# Start of Source document

# Newbie: Confused by HGVC Sales Lady



## lreinstein (Mar 8, 2009)

Boy am I confused.   I am thinking of getting into Timeshare ... starting either with HGVC or Marriott.   The HGVC sales lady made the Hilton system sound very attractive... though few if any (none) of the Hilton owned properties are places that my wife and I are likely to use.  

So, for this to be a viable option-- it boils down to the RCI exchanges I think.   If I purchase a Hilton TS with 7000 points (as an example), how do I find how many points it takes for a specific RCI property via HGVC?   Is there a list of the properties, and the points it takes for each season that I can see?

Are all of the HGVC properties "gold crown"  (she implied that they were).  Where do i find a list of these and there HGVC point costs?

THanks


----------



## DeniseM (Mar 8, 2009)

It really doesn't make any sense to buy into a resort system that you don't intend to use.  If you want to buy into one of the systems, find one that has resorts that you'd like to visit.  You are paying a premium for the hotel systems, so it makes more sense to buy where you want to go.  Also - exchanging is a crap shoot, and buying a resort that you will only use for  exchanges, is bound to be disappointing.


----------



## lreinstein (Mar 8, 2009)

# End of Source document

> **Task to complete**
Write out the passage of the timeshare thread from "Boy am I confused." to "likely to use.", word for word. The stored material comes from a source separate from the timeshare thread.

# Start of Entries provided

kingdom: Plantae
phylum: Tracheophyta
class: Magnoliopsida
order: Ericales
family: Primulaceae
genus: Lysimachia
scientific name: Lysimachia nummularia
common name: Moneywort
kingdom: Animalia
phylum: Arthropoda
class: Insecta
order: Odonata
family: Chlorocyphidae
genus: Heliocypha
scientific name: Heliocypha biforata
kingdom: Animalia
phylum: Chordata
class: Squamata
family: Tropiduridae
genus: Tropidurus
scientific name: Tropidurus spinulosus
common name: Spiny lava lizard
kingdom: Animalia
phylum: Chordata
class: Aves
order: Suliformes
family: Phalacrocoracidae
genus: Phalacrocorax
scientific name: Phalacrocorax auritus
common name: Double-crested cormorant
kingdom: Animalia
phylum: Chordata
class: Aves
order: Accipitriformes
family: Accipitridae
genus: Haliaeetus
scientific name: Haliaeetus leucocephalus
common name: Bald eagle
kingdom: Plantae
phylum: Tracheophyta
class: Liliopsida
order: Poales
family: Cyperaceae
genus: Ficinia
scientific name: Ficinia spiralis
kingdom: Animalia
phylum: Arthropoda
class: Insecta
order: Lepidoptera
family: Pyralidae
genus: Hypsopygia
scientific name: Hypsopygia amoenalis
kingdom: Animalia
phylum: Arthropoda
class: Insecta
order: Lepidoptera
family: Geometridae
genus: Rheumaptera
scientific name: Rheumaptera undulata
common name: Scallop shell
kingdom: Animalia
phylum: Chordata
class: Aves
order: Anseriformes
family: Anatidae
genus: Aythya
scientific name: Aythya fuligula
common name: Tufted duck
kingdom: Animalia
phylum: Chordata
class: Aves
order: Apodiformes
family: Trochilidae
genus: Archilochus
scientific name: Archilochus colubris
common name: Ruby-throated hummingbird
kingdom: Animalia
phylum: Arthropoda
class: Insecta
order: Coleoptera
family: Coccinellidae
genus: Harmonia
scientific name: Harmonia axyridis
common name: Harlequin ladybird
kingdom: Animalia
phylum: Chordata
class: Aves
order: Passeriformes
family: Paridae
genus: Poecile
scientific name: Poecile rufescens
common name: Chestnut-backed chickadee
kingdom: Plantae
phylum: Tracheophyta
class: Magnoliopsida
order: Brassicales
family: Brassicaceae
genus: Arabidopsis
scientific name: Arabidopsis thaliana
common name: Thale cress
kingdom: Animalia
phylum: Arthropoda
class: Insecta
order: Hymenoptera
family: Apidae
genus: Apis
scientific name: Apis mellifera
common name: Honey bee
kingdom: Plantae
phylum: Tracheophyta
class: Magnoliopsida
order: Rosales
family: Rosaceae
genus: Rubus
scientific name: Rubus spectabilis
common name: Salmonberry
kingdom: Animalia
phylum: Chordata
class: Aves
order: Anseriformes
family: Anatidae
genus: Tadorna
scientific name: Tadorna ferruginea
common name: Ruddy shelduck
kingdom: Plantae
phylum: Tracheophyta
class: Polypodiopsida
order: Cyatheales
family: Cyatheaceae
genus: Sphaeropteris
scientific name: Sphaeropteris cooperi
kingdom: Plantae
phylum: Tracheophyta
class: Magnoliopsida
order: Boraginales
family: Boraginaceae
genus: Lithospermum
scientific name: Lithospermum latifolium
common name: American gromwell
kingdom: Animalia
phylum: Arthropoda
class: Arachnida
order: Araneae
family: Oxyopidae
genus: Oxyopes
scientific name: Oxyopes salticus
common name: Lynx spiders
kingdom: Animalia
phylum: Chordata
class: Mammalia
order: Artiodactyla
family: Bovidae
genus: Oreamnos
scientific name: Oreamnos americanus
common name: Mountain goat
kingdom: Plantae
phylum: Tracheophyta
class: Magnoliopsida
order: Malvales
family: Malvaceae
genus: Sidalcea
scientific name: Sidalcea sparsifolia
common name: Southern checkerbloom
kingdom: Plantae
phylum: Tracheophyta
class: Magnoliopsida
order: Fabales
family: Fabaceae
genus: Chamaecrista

# End of Entries provided

> **Exercise output**
Boy am I confused.   I am thinking of getting into Timeshare ... starting either with HGVC or Marriott.   The HGVC sales lady made the Hilton system sound very attractive... though few if any (none) of the Hilton owned properties are places that my wife and I are likely to use.